When Margo and I first became pals, Cinco de Mayo 2001

Then there’s the emotional side of things. Revisiting what we “used to have” up in the States vs. “what we’re limited to now” in Mexico creates a nostalgic perception of the past that threatens an objective view of the past and the tenuous equilibrium I’ve forged in the present. It’s also a challenge to separate how I analyze current happenings from how I consider the past and its influence on the present. In light of this, I’m experimenting with alternative ways to manage my current “stuff.” I normally journal to process my thoughts, which you don’t really need to be an exile or a parent to relate to. Unfortunately, on top of the book writing, it’s turning out to be an inundation of verbiage that’s becoming overwhelming to organize, especially since in my case almost anything in my life can become material for this book. Since I’ve got to stay on top of the stuff that’s constantly cropping up in the present (I’ve long since learned the perils of repression), and thanks to the advice of a support person I’m working with, art will be the new medium for present-day processing while working on past-tense chapters.

Which brings me to another creative technique I’m a little more apprehensive about, although my gut tells me it’s OK to just go with the flow for now: finding my place in the current literature of my genre (I’m not even sure what to call it—The love exile memoir?—as it mostly exists on the blogosphere or third-person in the media). Although Nate and I are not newbies to the written word, this is our first book, and so we are both experimenting with what works for us. On that note, I’ve decided that instead of irrigating my years-long drought of contact with other immigration love exiles like me (I describe this circumstantial isolation more in the book), I’m going to keep mostly to myself and not inundate myself with the stories of other people who have had to live through the experience of having a spouse deported or forced to make the choice to self-deport.

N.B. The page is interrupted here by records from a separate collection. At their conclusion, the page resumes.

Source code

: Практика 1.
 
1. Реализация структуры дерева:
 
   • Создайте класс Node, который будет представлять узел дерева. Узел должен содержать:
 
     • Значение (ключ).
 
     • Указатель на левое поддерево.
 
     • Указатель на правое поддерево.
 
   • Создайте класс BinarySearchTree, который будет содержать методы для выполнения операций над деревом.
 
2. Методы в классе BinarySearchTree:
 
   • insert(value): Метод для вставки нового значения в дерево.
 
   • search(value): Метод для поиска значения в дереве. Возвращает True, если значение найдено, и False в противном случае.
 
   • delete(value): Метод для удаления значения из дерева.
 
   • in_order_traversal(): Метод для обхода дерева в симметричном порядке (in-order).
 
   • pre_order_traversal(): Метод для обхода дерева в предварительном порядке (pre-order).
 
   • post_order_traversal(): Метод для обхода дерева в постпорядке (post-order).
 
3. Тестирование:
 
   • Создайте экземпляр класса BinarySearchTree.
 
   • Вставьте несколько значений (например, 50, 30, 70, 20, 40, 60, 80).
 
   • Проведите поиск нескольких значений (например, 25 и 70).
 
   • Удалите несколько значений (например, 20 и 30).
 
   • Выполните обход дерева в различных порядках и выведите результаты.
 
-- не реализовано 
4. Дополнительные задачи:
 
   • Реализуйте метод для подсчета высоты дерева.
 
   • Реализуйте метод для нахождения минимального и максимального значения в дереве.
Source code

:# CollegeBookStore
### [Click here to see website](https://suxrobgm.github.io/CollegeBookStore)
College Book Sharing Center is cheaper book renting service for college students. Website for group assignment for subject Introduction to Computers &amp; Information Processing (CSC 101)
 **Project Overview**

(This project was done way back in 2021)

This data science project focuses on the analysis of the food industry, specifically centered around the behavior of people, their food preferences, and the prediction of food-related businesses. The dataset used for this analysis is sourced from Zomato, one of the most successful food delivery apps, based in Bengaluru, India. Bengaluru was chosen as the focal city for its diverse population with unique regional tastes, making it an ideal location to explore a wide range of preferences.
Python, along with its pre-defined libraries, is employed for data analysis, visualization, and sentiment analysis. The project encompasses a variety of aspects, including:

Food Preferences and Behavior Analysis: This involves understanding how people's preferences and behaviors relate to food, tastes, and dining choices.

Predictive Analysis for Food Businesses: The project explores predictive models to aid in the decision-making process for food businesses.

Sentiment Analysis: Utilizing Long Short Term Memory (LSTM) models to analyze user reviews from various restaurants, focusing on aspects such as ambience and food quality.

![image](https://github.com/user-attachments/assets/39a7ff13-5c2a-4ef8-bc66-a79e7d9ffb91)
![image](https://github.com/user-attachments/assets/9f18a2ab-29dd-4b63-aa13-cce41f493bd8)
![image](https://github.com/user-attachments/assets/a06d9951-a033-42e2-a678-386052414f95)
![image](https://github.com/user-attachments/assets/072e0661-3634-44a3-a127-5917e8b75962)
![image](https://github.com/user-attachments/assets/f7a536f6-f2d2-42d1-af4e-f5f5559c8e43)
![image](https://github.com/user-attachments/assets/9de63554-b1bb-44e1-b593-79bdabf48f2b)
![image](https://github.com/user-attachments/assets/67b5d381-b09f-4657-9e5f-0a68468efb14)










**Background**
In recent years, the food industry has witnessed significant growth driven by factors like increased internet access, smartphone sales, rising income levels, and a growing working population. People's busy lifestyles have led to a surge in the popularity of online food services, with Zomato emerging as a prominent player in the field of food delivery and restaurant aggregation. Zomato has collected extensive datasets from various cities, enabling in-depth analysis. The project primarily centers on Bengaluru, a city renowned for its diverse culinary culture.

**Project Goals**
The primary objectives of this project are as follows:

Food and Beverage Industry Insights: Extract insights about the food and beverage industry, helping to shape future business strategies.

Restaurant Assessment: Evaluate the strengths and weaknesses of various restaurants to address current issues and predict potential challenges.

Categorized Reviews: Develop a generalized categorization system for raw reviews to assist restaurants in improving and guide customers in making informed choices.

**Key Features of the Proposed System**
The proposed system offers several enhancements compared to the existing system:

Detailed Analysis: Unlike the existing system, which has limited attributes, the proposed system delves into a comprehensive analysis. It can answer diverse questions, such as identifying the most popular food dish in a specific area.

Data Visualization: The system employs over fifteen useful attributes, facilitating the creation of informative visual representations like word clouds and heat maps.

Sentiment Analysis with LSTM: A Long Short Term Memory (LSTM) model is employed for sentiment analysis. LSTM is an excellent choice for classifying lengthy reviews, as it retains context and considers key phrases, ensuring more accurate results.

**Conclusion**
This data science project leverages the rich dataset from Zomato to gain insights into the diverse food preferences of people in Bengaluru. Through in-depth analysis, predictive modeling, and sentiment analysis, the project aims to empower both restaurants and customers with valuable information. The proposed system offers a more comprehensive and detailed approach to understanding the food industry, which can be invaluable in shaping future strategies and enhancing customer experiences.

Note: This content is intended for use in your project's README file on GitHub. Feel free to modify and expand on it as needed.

When I shared this tactic with Nate, he responded that keeping abreast of all the stories and political landscape is important to him. In my opinion, as a journalist covering a large subject matter like immigration, it makes absolute sense for him to approach his subject with a great deal of familiarity. My own subject, on the other hand, is the journey my husband and I have made from getting together in the States, self-deporting, and resettling in his country of birth. Now that I’m involved with this project and Nate’s tipped me off to the abundance of fellow love exiles’ websites, I crave spending time reading up on them, or meeting the people he’s writing about, or getting to know the faces behind the cases that keep popping up to the public light who are living a similar hell as I. However, not only are there ethical concerns with us keeping our sides of the storytelling separate, but there are only 24 hours in the day and as Nate and I have both agreed, we need to keep the distractions to a minimum. So I’ve made a difficult decision to prioritize my precious (new parent) energies and just keep my nose to the writing grindstone. I am, however, making a local exception—a mutual friend is introducing me to another love exile couple recently arrived here to Queretaro. Ironically, the woman’s father found me through Amor and Exile’s Facebook page before I even met his daughter. I’m looking forward to meeting our new neighbors.

Once the manuscript’s done, however, I am eager to get more active in the wider activist community, more than just posting a few links and making a few alliances here and there. After all, the immigrant rights movement is really taking off and God knows many families really stand to be affected by what pans out in this next expected reform period.